Командующий приказал своему интенданту во что бы то ни стало изыскать дополнительные переправочные средства. Подполковник Акимов срочно прикатил на «виллисе» на Тумак, где размещалась оперативная группа речных переправ. Начальник Сталинградского технического водного пути предложил Акимову использовать металлическую баржу, подбитую вражеским налетом и брошенную в Воложке.
— В мирное время, товарищ гвардии подполковник, — сказал начальник, — на этой барже возить грузы, а тем более боеприпасы, совершенно невозможно, но сейчас такое время, что и на этом корыте доставим.

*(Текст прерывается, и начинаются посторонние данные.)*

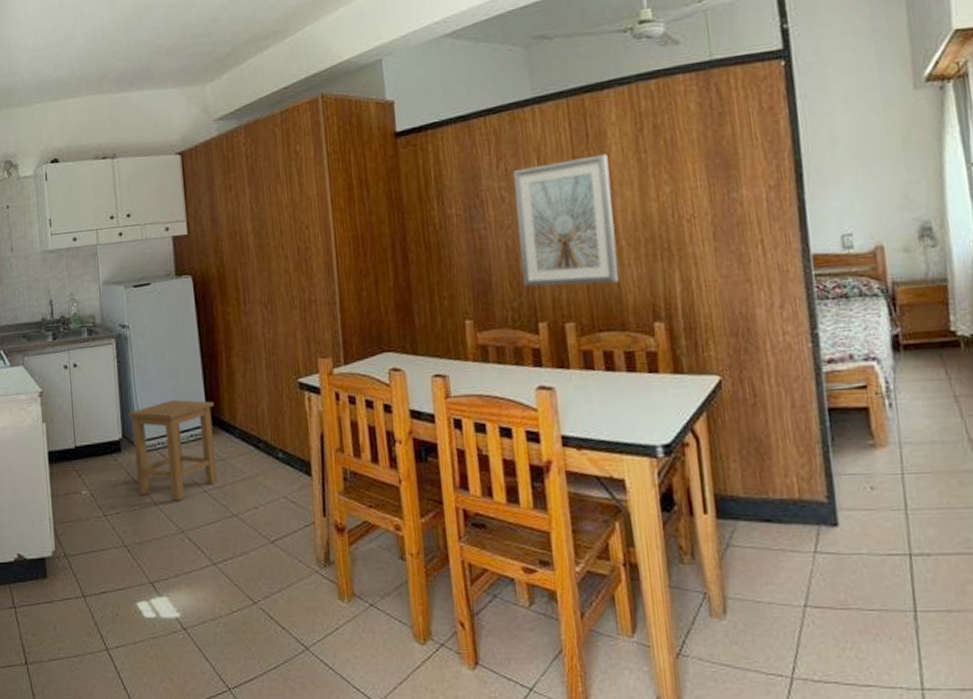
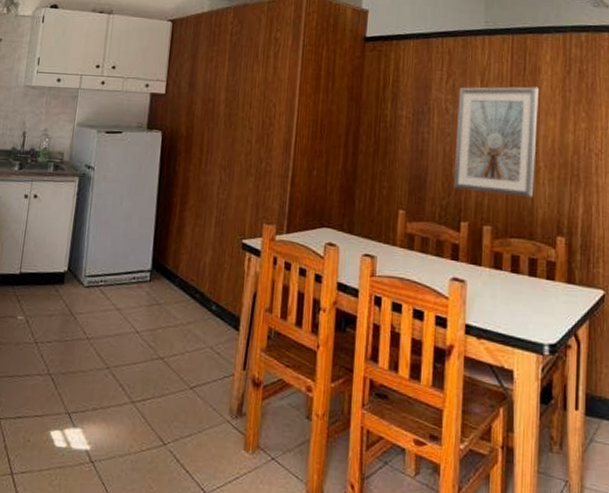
stool: present [127,400,217,500] -> none [73,242,160,337]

Баржу прибуксировали к пристани Тумак в тот же день. Подполковник Акимов дал саперов, и баржа через сутки стала под погрузку боеприпасов. Вечером подошел баркас и повел баржу по мелководью Куропатки. Потемну баржа прошла в район Культбазы и вошла в опасную зону. Кочегары прочистили трубы, чтобы они не особенно искрили. На эту баржу и возлагал большие надежды командующий, обещая патроны генералу Родимцеву. На Волге было тихо. Густое ледовое «сало» шло вдоль правого берега — в Куропатке было чисто. На это и рассчитывали речники, намереваясь воспользоваться отсутствием ледохода в Воложке, и, поднявшись луговой стороной, пересечь Волгу. У Приверхоголодного острова механик доложил Акимову, что в дежурном ящике нет топлива, требуется остановка для ремонта машины. Акимов приказал капитану пристать к берегу и приступить к ремонту машины. Волге понадобилось совсем немного времени, чтобы сбить баржу на песчаную отмель. Потребовалось немало усилий, чтобы сняться с мели, а время неумолимо отсчитывало свои часы. К полуночи подул северный ветер и погнал лед в Куропатку. Баржу начало сносить по течению. Ее дважды брали на буксир бронекатера, и дважды лопался буксир. Третий бронекатер, «Спартаковец», вывел баржу из Куропатки в главный фарватер, но времени до рассвета оставалось слишком мало, и командование приказало вернуть баржу на Тумак.
И Чуйков не сдержал своего слова перед генералом Родимцевым. На шестые сутки непрерывного боя Родимцев приказал командирам полков в ближнем бою использовать противотанковые мины. Елин в уточнение этого приказа созвал командиров батальонов и разъяснил им создавшуюся обстановку.
Лебедев вернулся от командира полка хмурым. Он в срочном порядке сформировал небольшой летучий отрядик и в трудную минуту бросал его с одной точки на другую. Командовал этим отрядом сержант Кочетов.
За этим отрядом неотступно следовал Алеша.
…Лебедев, выхаживая по блиндажу, говорил Флоринскому:
— Сто пятьдесят часов бьемся. А патроны в пути, гранаты в пути, солдаты в пути. Одним словом, все в пути.